(Provided data):
________________________

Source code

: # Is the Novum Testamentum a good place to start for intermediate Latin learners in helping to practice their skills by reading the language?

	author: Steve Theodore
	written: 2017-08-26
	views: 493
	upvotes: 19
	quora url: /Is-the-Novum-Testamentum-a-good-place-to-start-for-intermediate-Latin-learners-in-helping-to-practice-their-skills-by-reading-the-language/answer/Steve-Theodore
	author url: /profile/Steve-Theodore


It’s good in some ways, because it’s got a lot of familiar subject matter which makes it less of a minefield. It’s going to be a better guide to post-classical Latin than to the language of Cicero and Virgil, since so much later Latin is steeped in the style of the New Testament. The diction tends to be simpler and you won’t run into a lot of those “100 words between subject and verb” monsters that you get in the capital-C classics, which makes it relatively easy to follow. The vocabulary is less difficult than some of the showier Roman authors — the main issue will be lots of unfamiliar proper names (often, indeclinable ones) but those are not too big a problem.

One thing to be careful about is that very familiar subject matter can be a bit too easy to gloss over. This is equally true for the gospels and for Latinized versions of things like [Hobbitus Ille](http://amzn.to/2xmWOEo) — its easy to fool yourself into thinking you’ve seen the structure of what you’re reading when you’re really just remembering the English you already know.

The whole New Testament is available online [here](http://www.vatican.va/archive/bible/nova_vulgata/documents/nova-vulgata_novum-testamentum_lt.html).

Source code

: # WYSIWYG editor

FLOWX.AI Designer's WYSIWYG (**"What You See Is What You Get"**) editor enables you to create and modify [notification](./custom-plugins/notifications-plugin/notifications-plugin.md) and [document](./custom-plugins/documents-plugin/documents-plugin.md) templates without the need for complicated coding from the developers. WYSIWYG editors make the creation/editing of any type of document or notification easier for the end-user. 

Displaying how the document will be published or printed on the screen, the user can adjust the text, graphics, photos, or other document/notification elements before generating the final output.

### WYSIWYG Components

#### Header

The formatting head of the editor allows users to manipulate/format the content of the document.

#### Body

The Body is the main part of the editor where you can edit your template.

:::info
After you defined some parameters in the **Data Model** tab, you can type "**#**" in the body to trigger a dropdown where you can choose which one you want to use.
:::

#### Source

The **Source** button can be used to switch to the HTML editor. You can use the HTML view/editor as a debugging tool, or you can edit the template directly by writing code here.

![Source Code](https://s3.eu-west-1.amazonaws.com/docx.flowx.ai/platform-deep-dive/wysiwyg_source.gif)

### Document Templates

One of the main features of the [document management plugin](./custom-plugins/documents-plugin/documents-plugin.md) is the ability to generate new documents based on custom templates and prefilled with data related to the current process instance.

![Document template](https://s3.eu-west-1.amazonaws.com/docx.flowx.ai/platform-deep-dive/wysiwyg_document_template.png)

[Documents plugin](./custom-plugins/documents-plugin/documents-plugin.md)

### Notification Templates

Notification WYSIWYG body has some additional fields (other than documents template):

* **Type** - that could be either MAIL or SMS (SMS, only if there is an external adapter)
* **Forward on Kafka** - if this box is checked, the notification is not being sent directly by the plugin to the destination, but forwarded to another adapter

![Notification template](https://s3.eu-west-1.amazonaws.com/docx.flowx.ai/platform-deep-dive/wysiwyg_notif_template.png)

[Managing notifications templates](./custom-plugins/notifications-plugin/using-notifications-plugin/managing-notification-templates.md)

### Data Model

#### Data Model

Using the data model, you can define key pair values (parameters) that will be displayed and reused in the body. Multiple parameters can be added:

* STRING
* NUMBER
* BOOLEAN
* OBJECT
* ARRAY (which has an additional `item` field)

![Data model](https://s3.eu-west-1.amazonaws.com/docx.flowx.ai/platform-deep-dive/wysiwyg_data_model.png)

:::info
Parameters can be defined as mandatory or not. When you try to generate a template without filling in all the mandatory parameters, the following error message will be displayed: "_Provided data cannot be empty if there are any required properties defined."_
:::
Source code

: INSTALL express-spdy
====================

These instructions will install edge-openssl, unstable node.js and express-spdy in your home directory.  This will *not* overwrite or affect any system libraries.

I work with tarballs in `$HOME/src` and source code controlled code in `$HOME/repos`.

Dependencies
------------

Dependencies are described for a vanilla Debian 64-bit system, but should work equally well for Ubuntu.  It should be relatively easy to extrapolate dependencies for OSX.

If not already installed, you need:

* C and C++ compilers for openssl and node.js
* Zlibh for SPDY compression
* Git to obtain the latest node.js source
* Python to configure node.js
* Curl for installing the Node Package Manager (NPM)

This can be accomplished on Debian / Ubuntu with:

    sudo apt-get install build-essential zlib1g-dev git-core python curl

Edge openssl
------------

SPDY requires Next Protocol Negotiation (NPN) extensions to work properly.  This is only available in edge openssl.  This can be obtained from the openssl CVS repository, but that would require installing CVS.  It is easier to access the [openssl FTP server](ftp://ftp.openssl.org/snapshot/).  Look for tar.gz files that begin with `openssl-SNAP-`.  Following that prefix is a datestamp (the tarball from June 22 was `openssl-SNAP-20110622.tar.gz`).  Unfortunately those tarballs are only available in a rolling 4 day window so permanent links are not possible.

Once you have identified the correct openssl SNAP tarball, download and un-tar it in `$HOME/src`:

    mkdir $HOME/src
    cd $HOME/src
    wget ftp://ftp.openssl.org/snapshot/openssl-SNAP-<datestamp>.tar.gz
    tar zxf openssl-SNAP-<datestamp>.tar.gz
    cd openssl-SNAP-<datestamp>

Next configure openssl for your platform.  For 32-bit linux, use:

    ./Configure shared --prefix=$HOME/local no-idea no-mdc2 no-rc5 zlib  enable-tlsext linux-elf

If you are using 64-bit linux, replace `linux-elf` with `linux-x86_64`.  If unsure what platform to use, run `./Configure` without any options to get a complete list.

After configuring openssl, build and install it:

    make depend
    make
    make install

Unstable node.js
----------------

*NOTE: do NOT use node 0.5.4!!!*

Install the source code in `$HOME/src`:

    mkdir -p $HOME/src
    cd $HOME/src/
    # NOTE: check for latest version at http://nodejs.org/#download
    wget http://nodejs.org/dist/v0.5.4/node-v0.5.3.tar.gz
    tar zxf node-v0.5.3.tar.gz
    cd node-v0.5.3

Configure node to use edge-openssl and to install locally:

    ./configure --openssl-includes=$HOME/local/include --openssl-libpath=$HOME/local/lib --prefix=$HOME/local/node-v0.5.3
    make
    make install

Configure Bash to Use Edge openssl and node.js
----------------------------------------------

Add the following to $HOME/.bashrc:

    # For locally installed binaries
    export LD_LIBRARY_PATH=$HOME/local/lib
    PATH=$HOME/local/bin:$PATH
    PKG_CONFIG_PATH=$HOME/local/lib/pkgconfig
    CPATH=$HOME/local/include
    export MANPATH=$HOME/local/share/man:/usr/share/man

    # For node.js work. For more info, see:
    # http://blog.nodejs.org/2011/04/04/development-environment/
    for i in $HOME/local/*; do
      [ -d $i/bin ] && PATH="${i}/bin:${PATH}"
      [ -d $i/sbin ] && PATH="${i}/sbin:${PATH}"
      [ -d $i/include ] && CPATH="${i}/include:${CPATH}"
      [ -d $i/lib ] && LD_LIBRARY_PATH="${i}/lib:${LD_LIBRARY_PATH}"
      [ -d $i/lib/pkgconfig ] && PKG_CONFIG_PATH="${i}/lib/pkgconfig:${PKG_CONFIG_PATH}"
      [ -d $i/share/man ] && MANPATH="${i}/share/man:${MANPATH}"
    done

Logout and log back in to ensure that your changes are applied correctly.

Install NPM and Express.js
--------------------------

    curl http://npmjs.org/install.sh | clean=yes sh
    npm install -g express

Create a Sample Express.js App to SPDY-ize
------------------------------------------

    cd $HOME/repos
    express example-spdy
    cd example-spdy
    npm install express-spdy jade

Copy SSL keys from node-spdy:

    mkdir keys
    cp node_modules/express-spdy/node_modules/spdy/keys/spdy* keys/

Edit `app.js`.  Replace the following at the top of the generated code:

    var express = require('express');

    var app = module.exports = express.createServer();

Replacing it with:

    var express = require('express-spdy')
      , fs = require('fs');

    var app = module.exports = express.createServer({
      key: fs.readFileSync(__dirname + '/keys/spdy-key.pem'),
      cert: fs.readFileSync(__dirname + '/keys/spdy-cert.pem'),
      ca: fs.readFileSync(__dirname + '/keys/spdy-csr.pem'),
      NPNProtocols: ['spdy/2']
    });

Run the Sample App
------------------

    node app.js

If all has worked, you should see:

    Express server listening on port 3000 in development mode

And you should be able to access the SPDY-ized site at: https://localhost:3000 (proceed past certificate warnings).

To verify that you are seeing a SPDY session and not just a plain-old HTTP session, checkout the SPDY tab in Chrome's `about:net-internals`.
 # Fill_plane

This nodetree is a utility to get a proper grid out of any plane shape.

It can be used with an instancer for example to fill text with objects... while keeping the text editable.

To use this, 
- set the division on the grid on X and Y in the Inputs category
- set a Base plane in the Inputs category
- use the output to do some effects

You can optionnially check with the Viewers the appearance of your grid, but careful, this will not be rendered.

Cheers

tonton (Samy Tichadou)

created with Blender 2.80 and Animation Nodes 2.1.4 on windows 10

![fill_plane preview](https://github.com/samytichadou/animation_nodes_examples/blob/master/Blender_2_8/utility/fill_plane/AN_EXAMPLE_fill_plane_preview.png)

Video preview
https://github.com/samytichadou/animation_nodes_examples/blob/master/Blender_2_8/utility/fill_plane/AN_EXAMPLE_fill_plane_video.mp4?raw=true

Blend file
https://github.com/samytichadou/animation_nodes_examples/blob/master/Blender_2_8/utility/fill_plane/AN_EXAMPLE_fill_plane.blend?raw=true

________________________

(Task prompt):
Please retype the data exactly as it stands, from its first line down to the line that contains "author url: /profile/Steve-Theodore", then stop.

(Solution to the exercise):
Source code

: # Is the Novum Testamentum a good place to start for intermediate Latin learners in helping to practice their skills by reading the language?

	author: Steve Theodore
	written: 2017-08-26
	views: 493
	upvotes: 19
	quora url: /Is-the-Novum-Testamentum-a-good-place-to-start-for-intermediate-Latin-learners-in-helping-to-practice-their-skills-by-reading-the-language/answer/Steve-Theodore
	author url: /profile/Steve-Theodore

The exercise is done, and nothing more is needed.